The exact rules on how cars would refuel at the end of the session were only recently finalised. At the time of the meeting they said they would weigh the cars before the session and the teams could add fuel at the end back to that weight. Then the realised that would take far too long so they said they would credit each car a set amount of fuel per lap run in the session. Then someone pointed out that cars might dawdle around the track (thus using less fuel) in order to get an unfair amount of fuel credit at the end, so then they added another rule that all laps have to be within 110% of the drivers best time in the session to count.

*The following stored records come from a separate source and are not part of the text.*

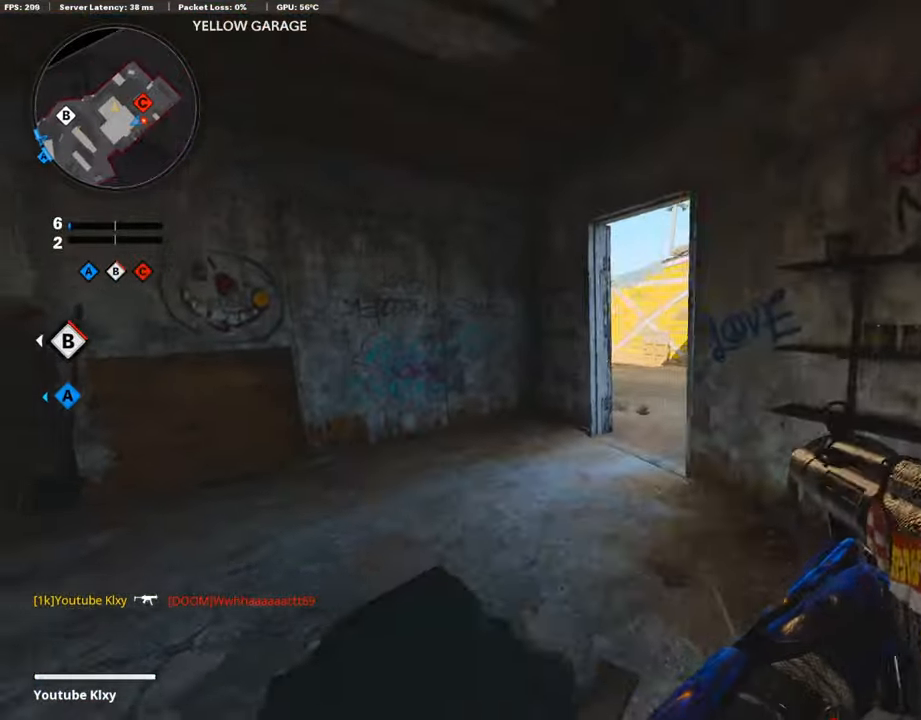
{"buttons": ["L1"], "left_stick": "left", "right_stick": "right", "events": [[169, "right_stick", "right"], [303, "L3", "up"], [370, "L1", "down"], [370, "left_stick", "left"]]}
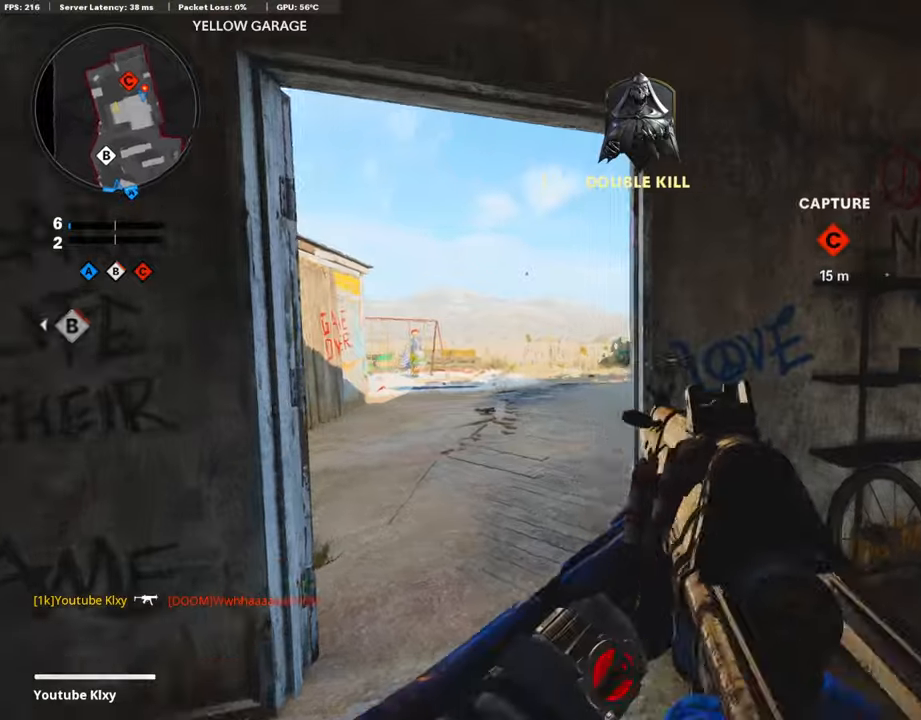
{"buttons": ["L1", "R1"], "left_stick": "right", "right_stick": "left", "events": [[185, "left_stick", "up-left"], [219, "right_stick", "center"], [269, "right_stick", "down-right"], [404, "R1", "down"], [404, "right_stick", "center"], [437, "left_stick", "right"], [488, "right_stick", "left"]]}
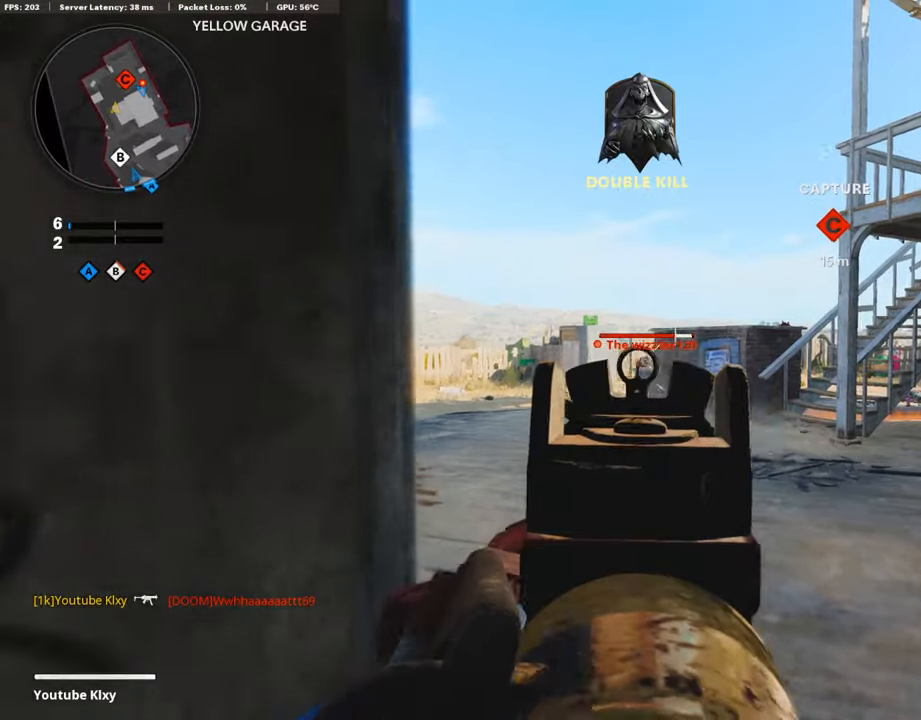
{"buttons": ["L1", "R1"], "left_stick": "right", "right_stick": "up-right", "events": [[151, "right_stick", "down"], [252, "left_stick", "left"], [487, "left_stick", "right"], [487, "right_stick", "up-right"]]}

Without this race-fuel aspect, the 20 minute session would have been like the old qualifying with drivers going out, making adjustments, looking for clear bits of track, trying to put in a fast lap at the end, etc. The only thing that would be missing is the sight of a driver manically running back the pits to jump in the spare car - or even better, borrow their team-mate's car. The two-race engine rule put paid to that as a viable option in the event of a crash during qualifying, and just to make sure nobody tried it the FIA introduced another rule that if you stop on track during qualifying, you're out.
With the race-fuel aspect, the session takes on a completely different complexion. You have all the cars on track for nearly all of the final segment because they need to burn off fuel. Forget about finding a clear lap. Moreover, most of the 20 minute segment is just as pointless as the much-lamented first 20 minutes under pre-2003 qualifying. Having all the cars on track but not even trying to set a time is just as bad as having them all sit in the garage. All becuase of one objection to the proposed format.
And I haven't even gone into the effects of race-fuel qualifying on the race. As Pat Symonds points out, you now have the top 10 cars starting on fairly low fuel loads. The 12 cars behind can refuel as they please and will probably add enough fuel for a two-stop strategy at most tracks in the hope that they can leapfrog cars from the top 10 by staying out longer and being stationary for less time during pitstops. So now we have two different races - it becomes difficult to compare the performances of one group with the other and you still don't know if the man on pole really has the fastest car compared to other drivers in his group.
I'm pretty sure that if you asked any one person to design the sporting regulations for Formula 1 they wouldn't come up with this system in a million years. Somehow you need a meeting of 25 people, all with their own vested interests and no focus on the needs of the sport.